Richard Stallman already said in the 80s that if users can't control their computing, the software makers will control the users. But general users have little interest or capability to control any computation.

So how are things changing? In my tech bubble I see a lot of anti-tech sentiment as it relates to modern tech companies' practices, the criticism of walled gardens, censorship, locked down devices etc. People who understand tech seem to want none of the smart home stuff, they keep their kids away from gadgets. The new status symbols are logging off and being physical, appreciating ancient literature etc. There's also a different type of tech person, the fan boy who is loyal to big tech brands, loves the prospect of the metaverse, fills his house with proprietary automation tech and lives his techiness via owning the latest iPhone at any given moment.

But nerds, tinkerers and tech enthusiasts don't matter so much in the big picture. The question is how the mass of consumers will react. Is there something in humanity which will reject the matrix and turn away from the algorithmic dopamine machine? Will people get exhausted or can the machine adapt and transform to keep people hooked?

I mean when have we ever seen large scale voluntary rejection of tech, except for deeply religious communities like the Amish or orthodox Jews? I don't really see a way around AI seeping into your coffee machine, your dishwasher, the fridge. Rejecting it might become a hobby for some upper class people, like having a fancy fireplace in your mansion just for the aesthetic. But for the gen pop...

People don't Münchhausen their way up to self-reliant rugged tough people without external pressure. There has to be a crisis big enough that it forces people.

On the other hand there's always some cyclicality to the generations. The sexual revolution, drugs, free love and tolerance led to metoo, low levels of risk taking and sex and drug consumption among young people, the wokescold moral police etc. But just as the original social rebels rejected conservative Christian moral authority, new generations may reject the DEI religion.

It cycles but stays the same. One can argue that the original matrix that made us prisoner slaves was agriculture and the settled life. That true life is living off the berries of the forest, fighting mammoths and facing the beasts of the night, and watching your children die, that that's what chisels a firm soul.

The heart flies high like this author's, but he, like many before, imagine some cataclysmic realization by humanity of their own need for true freedom and agency, but it never comes.

Is there something in humanity which will reject the matrix and turn away from the algorithmic dopamine machine? Will people get exhausted or can the machine adapt and transform to keep people hooked?

I think this is your central point. And I think the answer is yes, just like we tamed other unhealthy forces in our environment like alcohol or fast food. Meaning, my bet is that we'll develop social rituals, habits, taboos around software tech (social media first, probably) that will limit its unhealthy effects and eventually steer it toward something useful and acceptable. But we'll never be completely free of its side effects, just like we'll always lose people to alcohol or fast food.

That true life is living off the berries of the forest, fighting mammoths and facing the beasts of the night, and watching your children die, that that's what chisels a firm soul.

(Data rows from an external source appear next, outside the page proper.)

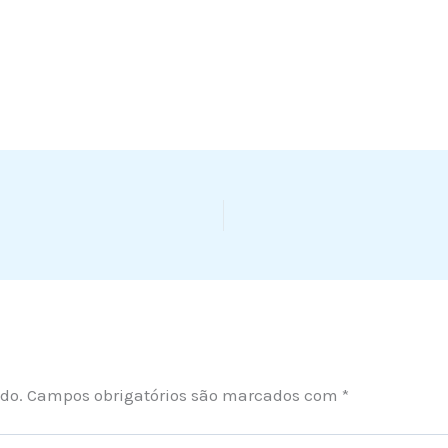
do.
Campos obrigatórios são marcados com
*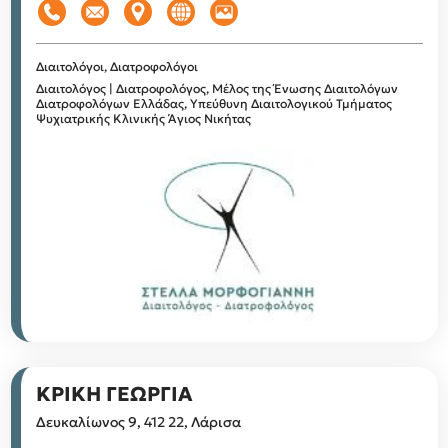
Διαιτολόγοι, Διατροφολόγοι
Διαιτολόγος | Διατροφολόγος, Μέλος της Ένωσης Διαιτολόγων
Διατροφολόγων Ελλάδας, Υπεύθυνη Διαιτολογικού Τμήματος
Ψυχιατρικής Κλινικής Άγιος Νικήτας
ΚΡΙΚΗ ΓΕΩΡΓΙΑ
Δευκαλίωνος 9, 412 22, Λάρισα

I don't think high tech and self-reliant ruggedness are at odds. Instead of fighting mammoths and faces the creepy crawlies at night, we're fighting against surveillance, addiction, and control. It's a very real fight for survival, perhaps less physical and more about soul/agency. But it's strenuous, demanding both instant action and long-term strategic thinking.

Maybe, just maybe, this is actually the escape hatch from our all too comfortable physical lives--being forced to fight for your the life of your soul and agency, your very humanity, against a growing, sly, unthinking machine.